Segment Open

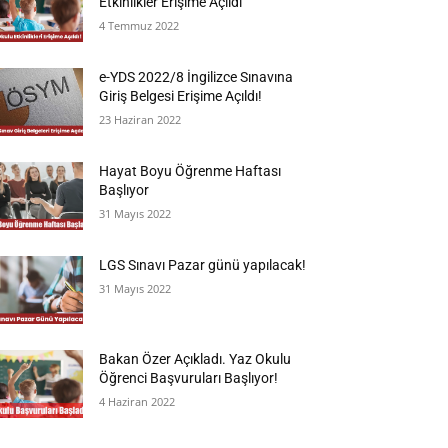
Etkinlikler Erişime Açıldı
4 Temmuz 2022
e-YDS 2022/8 İngilizce Sınavına
Giriş Belgesi Erişime Açıldı!
23 Haziran 2022
Hayat Boyu Öğrenme Haftası
Başlıyor
31 Mayıs 2022
LGS Sınavı Pazar günü yapılacak!
31 Mayıs 2022
Bakan Özer Açıkladı. Yaz Okulu
Öğrenci Başvuruları Başlıyor!
4 Haziran 2022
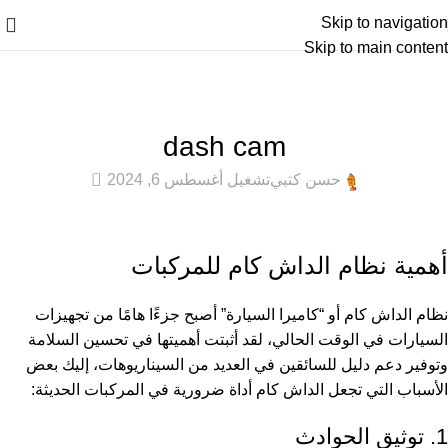
Skip to navigation
Skip to main content
عام
dash cam
0
حسن كتبي
تشغيل أغسطس 6, 2024
أهمية نظام الداش كام للمركبات
نظام الداش كام أو “كاميرا السيارة” أصبح جزءًا هامًا من تجهيزات
السيارات في الوقت الحالي، لقد أثبتت أهميتها في تحسين السلامة
وتوفير دعم دليل للسائقين في العديد من السيناريوهات، إليك بعض
الأسباب التي تجعل الداش كام أداة ضرورية في المركبات الحديثة:
1. توثيق الحوادث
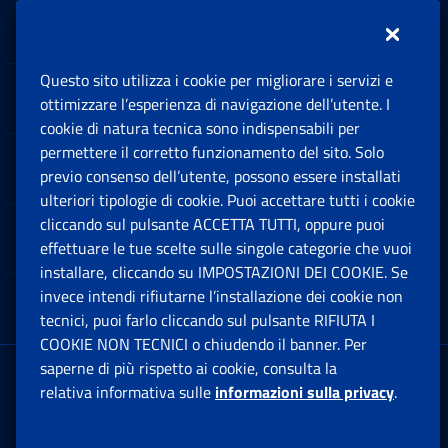
Inps.design
Questo sito utilizza i cookie per migliorare i servizi e
Sedi e Contatti
ottimizzare l’esperienza di navigazione dell’utente. I
Ap
cookie di natura tecnica sono indispensabili per
permettere il corretto funzionamento del sito. Solo
Software
previo consenso dell’utente, possono essere installati
Ap
ulteriori tipologie di cookie. Puoi accettare tutti i cookie
cliccando sul pulsante ACCETTA TUTTI, oppure puoi
Note Legali
effettuare le tue scelte sulle singole categorie che vuoi
Ap
installare, cliccando su IMPOSTAZIONI DEI COOKIE. Se
invece intendi rifiutarne l’installazione dei cookie non
App mobile
Ap
tecnici, puoi farlo cliccando sul pulsante RIFIUTA I
COOKIE NON TECNICI o chiudendo il banner. Per
saperne di più rispetto ai cookie, consulta la
Sede Legale
: Via Ciro il Grande, 21
relativa informativa sulle
informazioni sulla privacy
.
00144 Roma
P.IVA 02121151001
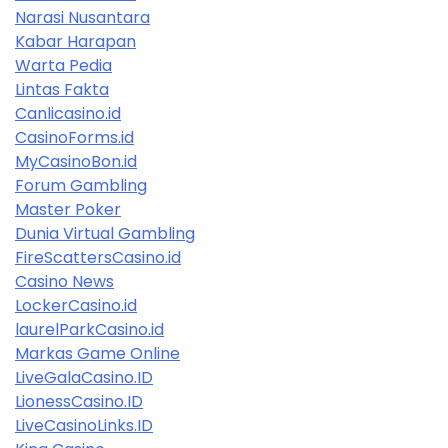
Narasi Nusantara
Kabar Harapan
Warta Pedia
Lintas Fakta
Canlicasino.id
CasinoForms.id
MyCasinoBon.id
Forum Gambling
Master Poker
Dunia Virtual Gambling
FireScattersCasino.id
Casino News
LockerCasino.id
laurelParkCasino.id
Markas Game Online
LiveGalaCasino.ID
LionessCasino.ID
LiveCasinoLinks.ID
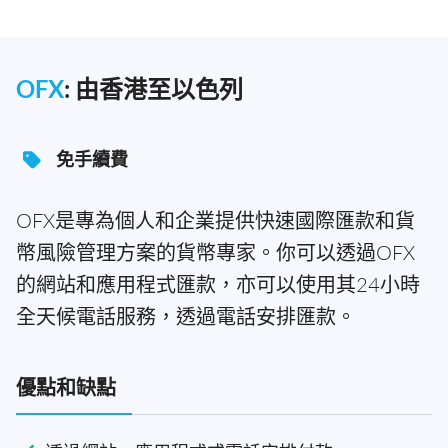
OFX
: 由香港至以色列
免手續費
OFX是專為個人和企業提供快速國際匯款和貨
幣風險管理方案的貨幣專家。你可以透過OFX
的網站和應用程式匯款，亦可以使用其24小時
全天候電話服務，透過電話安排匯款。
優點和缺點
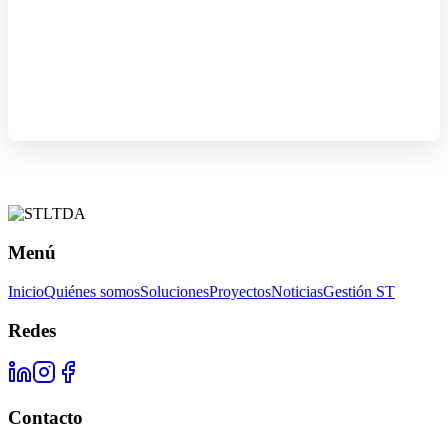
Menú
Inicio
Quiénes somos
Soluciones
Proyectos
Noticias
Gestión ST
Redes
Contacto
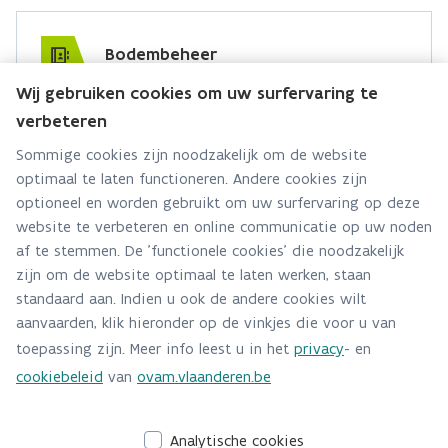
Bodembeheer
Wij gebruiken cookies om uw surfervaring te
Hebt u een vraag voor dit team? Stel ze hier:
verbeteren
Via contact formulier
Sommige cookies zijn noodzakelijk om de website
optimaal te laten functioneren. Andere cookies zijn
Alle contactgegevens
optioneel en worden gebruikt om uw surfervaring op deze
website te verbeteren en online communicatie op uw noden
Adres
af te stemmen. De 'functionele cookies' die noodzakelijk
Stationsstraat 110
zijn om de website optimaal te laten werken, staan
2800 Mechelen
standaard aan. Indien u ook de andere cookies wilt
Route en bereikbaarheid
aanvaarden, klik hieronder op de vinkjes die voor u van
toepassing zijn. Meer info leest u in het
privacy
- en
Telefoon
cookiebeleid
van
ovam.vlaanderen.be
015/284 458
Analytische cookies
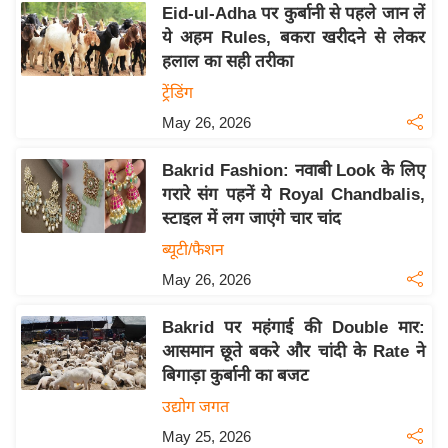
Eid-ul-Adha पर कुर्बानी से पहले जान लें
इ
ये अहम Rules, बकरा खरीदने से लेकर
म
हलाल का सही तरीका
ई
ट्रेंडिंग
-
May 26, 2026
पे
प
Bakrid Fashion: नवाबी Look के लिए
र
गरारे संग पहनें ये Royal Chandbalis,
मि
स्टाइल में लग जाएंगे चार चांद
सा
ब्यूटी/फैशन
ल
May 26, 2026
बे
Bakrid पर महंगाई की Double मार:
मि
आसमान छूते बकरे और चांदी के Rate ने
सा
बिगाड़ा कुर्बानी का बजट
ल
उद्योग जगत
श
May 25, 2026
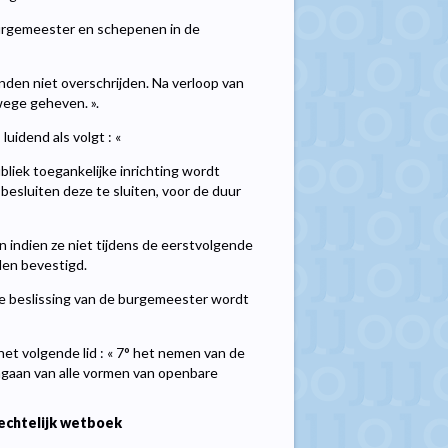
 burgemeester en schepenen in de
nden niet overschrijden. Na verloop van
wege geheven. ».
uidend als volgt : «
liek toegankelijke inrichting wordt
besluiten deze te sluiten, voor de duur
 indien ze niet tijdens de eerstvolgende
en bevestigd.
De beslissing van de burgemeester wordt
het volgende lid : « 7° het nemen van de
engaan van alle vormen van openbare
echtelijk wetboek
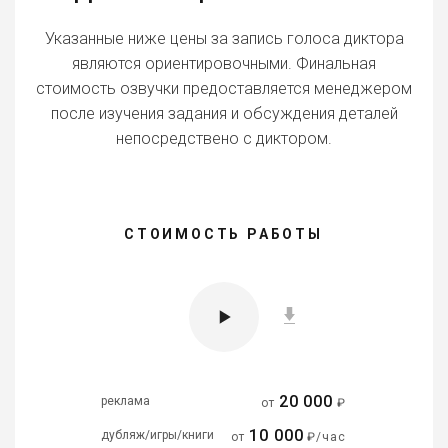
Указанные ниже цены за запись голоса диктора
являются ориентировочными. Финальная
стоимость озвучки предоставляется менеджером
после изучения задания и обсуждения деталей
непосредствено с диктором.
СТОИМОСТЬ РАБОТЫ
20 000
реклама
от
₽
10 000
дубляж/игры/книги
от
₽/час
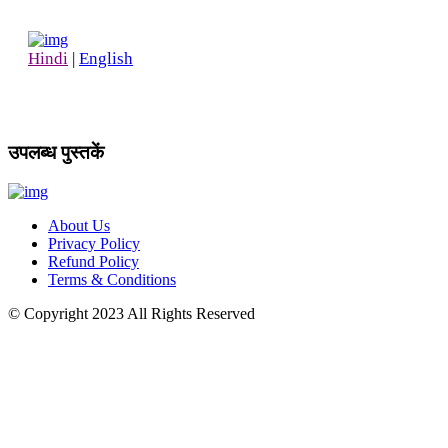
Hindi
|
English
उपलब्ध पुस्तकें
About Us
Privacy Policy
Refund Policy
Terms & Conditions
© Copyright
2023
All Rights Reserved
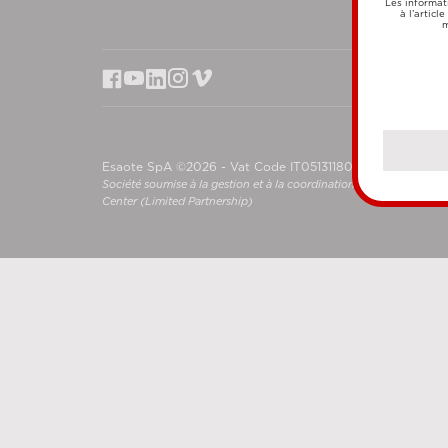
Les informat
à l’articl
m
Esaote SpA ©2026 - Vat Code IT05131180969
Société soumise à la gestion et à la coordination de Shanghai L
Center (Limited Partnership)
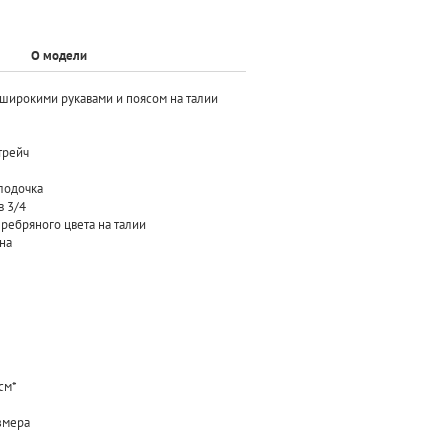
О модели
 широкими рукавами и поясом на талии
трейч
 лодочка
в 3/4
ребряного цвета на талии
на
см*
азмера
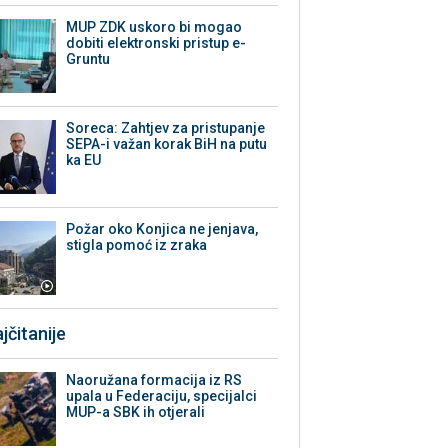
MUP ZDK uskoro bi mogao
dobiti elektronski pristup e-
Gruntu
Soreca: Zahtjev za pristupanje
SEPA-i važan korak BiH na putu
ka EU
Požar oko Konjica ne jenjava,
stigla pomoć iz zraka
jčitanije
Naoružana formacija iz RS
upala u Federaciju, specijalci
MUP-a SBK ih otjerali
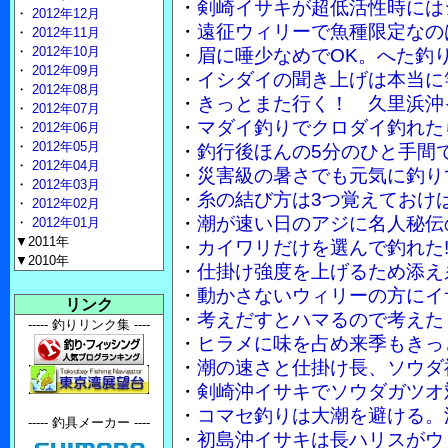
・
剣崎イサキが超低活性時には
・
2012年12月
・
遠征ウィリーで魚種限定なの
・
2012年11月
・
2012年10月
・
眉に唾少なめでOK。へた釣
・
2012年09月
・
イシダイの聞き上げは本当に
・
2012年08月
・
きっとまた行く！ 久里浜沖
・
2012年07月
・
マダイ釣りでクロダイ釣れた
・
2012年06月
・
2012年05月
・
釣行後ほんの5分のひと手間
・
2012年04月
・
災害級の暑さでも元気に釣り
・
2012年03月
・
糸の結び方は3つ覚えておけ
・
2012年02月
・
潮が速い日のアジに名人秘伝
・
2012年01月
▼2011年
・
カイワリだけを選んで釣れた!
▼2010年
・
仕掛け強度を上げるため添え
・
動かさないウィリーの方にイ
リンク
・
考えだすとハマるので考えた
----- 釣りリンク集 ----
・
ヒラメに味を占め来季もきっ
・
潮の速さと仕掛け長、ソウダ禍
・
剣崎沖イサキでソウダガツオ
・
コマセ釣りは大潮を避ける。
----- 釣具メーカー ----
・
初島沖イサキは長ハリスがウ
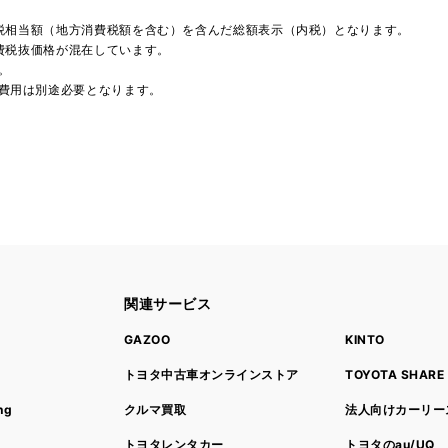
費税相当額（地方消費税額を含む）を含んだ総額表示（内税）となります。
消費税抜価格が混在しています。
。
費用は別途必要となります。
関連サービス
ト
GAZOO
KINTO
トヨタ中古車オンラインストア
TOYOTA SHARE
ng
クルマ買取
法人向けカーリー
トヨタレンタカー
トヨタのau/UQ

Segment Closed

◆ TASK OBJECTIVE: Copy everything above from the line holding "幣風險管理方案的貨幣專家。你可以透過OFX" down to the line holding "являются ориентировочными. Финальная", both ends included, exactly as it stands and without the pictures.

◆ YOUR SOLUTION:
幣風險管理方案的貨幣專家。你可以透過OFX
的網站和應用程式匯款，亦可以使用其24小時
全天候電話服務，透過電話安排匯款。
優點和缺點
Menú
Inicio
Quiénes somos
Soluciones
Proyectos
Noticias
Gestión ST
Redes
Contacto
Bodembeheer
Wij gebruiken cookies om uw surfervaring te
Hebt u een vraag voor dit team? Stel ze hier:
verbeteren
Via contact formulier
Sommige cookies zijn noodzakelijk om de website
optimaal te laten functioneren. Andere cookies zijn
Alle contactgegevens
optioneel en worden gebruikt om uw surfervaring op deze
website te verbeteren en online communicatie op uw noden
Adres
af te stemmen. De 'functionele cookies' die noodzakelijk
Stationsstraat 110
zijn om de website optimaal te laten werken, staan
2800 Mechelen
standaard aan. Indien u ook de andere cookies wilt
Route en bereikbaarheid
aanvaarden, klik hieronder op de vinkjes die voor u van
toepassing zijn. Meer info leest u in het
privacy
- en
Telefoon
cookiebeleid
van
ovam.vlaanderen.be
015/284 458
Analytische cookies
Eid-ul-Adha पर कुर्बानी से पहले जान लें
इ
ये अहम Rules, बकरा खरीदने से लेकर
म
हलाल का सही तरीका
ई
ट्रेंडिंग
-
May 26, 2026
पे
प
Bakrid Fashion: नवाबी Look के लिए
र
गरारे संग पहनें ये Royal Chandbalis,
मि
स्टाइल में लग जाएंगे चार चांद
सा
ब्यूटी/फैशन
ल
May 26, 2026
बे
Bakrid पर महंगाई की Double मार:
मि
आसमान छूते बकरे और चांदी के Rate ने
सा
बिगाड़ा कुर्बानी का बजट
ल
उद्योग जगत
श
May 25, 2026
 burgemeester en schepenen in de
nden niet overschrijden. Na verloop van
wege geheven. ».
uidend als volgt : «
liek toegankelijke inrichting wordt
besluiten deze te sluiten, voor de duur
 indien ze niet tijdens de eerstvolgende
en bevestigd.
De beslissing van de burgemeester wordt
het volgende lid : « 7° het nemen van de
engaan van alle vormen van openbare
echtelijk wetboek
Указанные ниже цены за запись голоса диктора
являются ориентировочными. Финальная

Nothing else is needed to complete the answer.